Comment by Someone1234
11 days ago
Windows 95 has some legitimate problem but one thing that was nice is that Microsoft (and Apple) were doing Skeuomorph, so training users to use it was a joy. It was designed to be easy to learn. Today they don't really care how users are trained, and just assume they'll figure it out.
PS - Yes, Skeuomoric concepts age out, like Floppy Disk-Save Icons, but the concept still has merit. It can help "ground" the experience.
They were not doing skeuomorphism. They were using simple visual clues, like "bevels" on buttons, to convey the existence of a control and its state. They weren't disguising controls as "paint" on "felt" on a gaming table, as Apple Game Center did at the peak of their cheesiness.
The overreaction known as "flat" design (AKA no design) has fortunately started to recede.

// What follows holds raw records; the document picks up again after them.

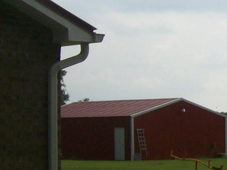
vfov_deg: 11.0
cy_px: 83
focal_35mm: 135
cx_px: 310
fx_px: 886
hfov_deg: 13.9
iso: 80
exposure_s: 1/645
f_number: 4.8
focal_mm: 6
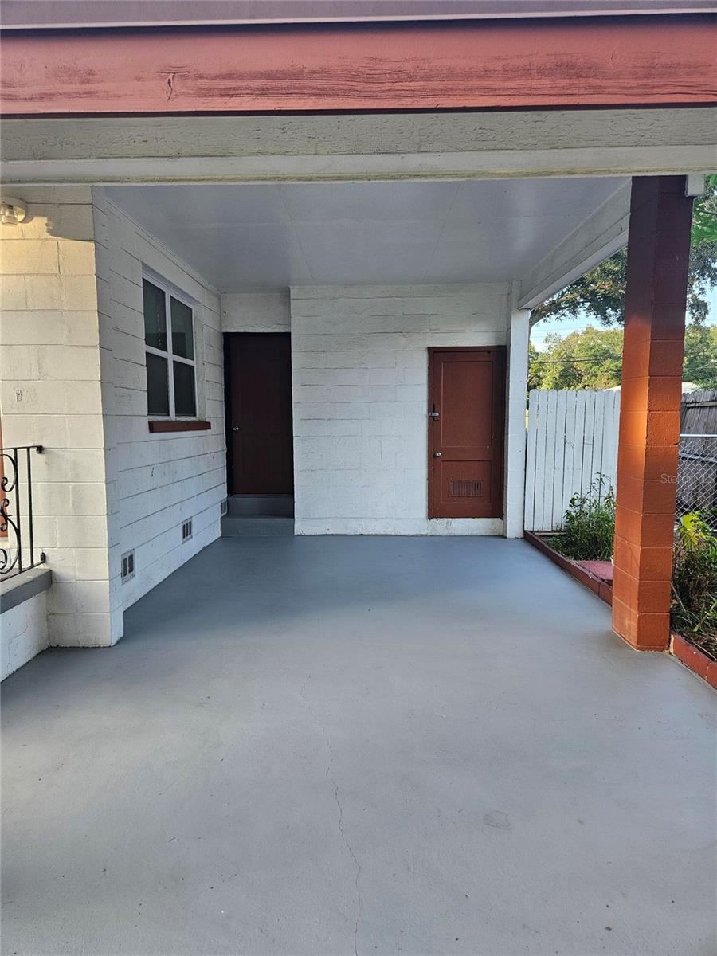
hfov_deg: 58.9
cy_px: 478
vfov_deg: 73.9
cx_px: 358
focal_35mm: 23
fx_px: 635
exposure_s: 1/180
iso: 125
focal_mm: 5.4
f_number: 1.8
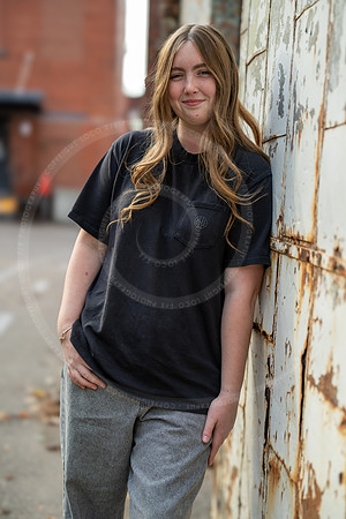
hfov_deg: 25.1
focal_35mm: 54
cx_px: 173
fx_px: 778
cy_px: 260
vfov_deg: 36.9
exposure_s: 1/320
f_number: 2.2
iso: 125
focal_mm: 54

Still... some derelict "designers" are still deliver Advent calendars instead of usable applications.
I hate to think how much has been written on whether icons need to be updated because the picture isn't literal to the device it uses now, compared that link broken years ago and being more abstract representing a concept. I wonder if in a few years when some cars may be driven by hub motors will there be some moaning that the icon in an engine check light needs changing.
There's so many options on what icons could be for the thing they represent you'll never please everyone, why is forwards a right facing arrow and backwards left facing? (Is this swapped for right-to-left languages?) Why not representing Z-depth away/forwards towards/back? What does reload have to do with rotation?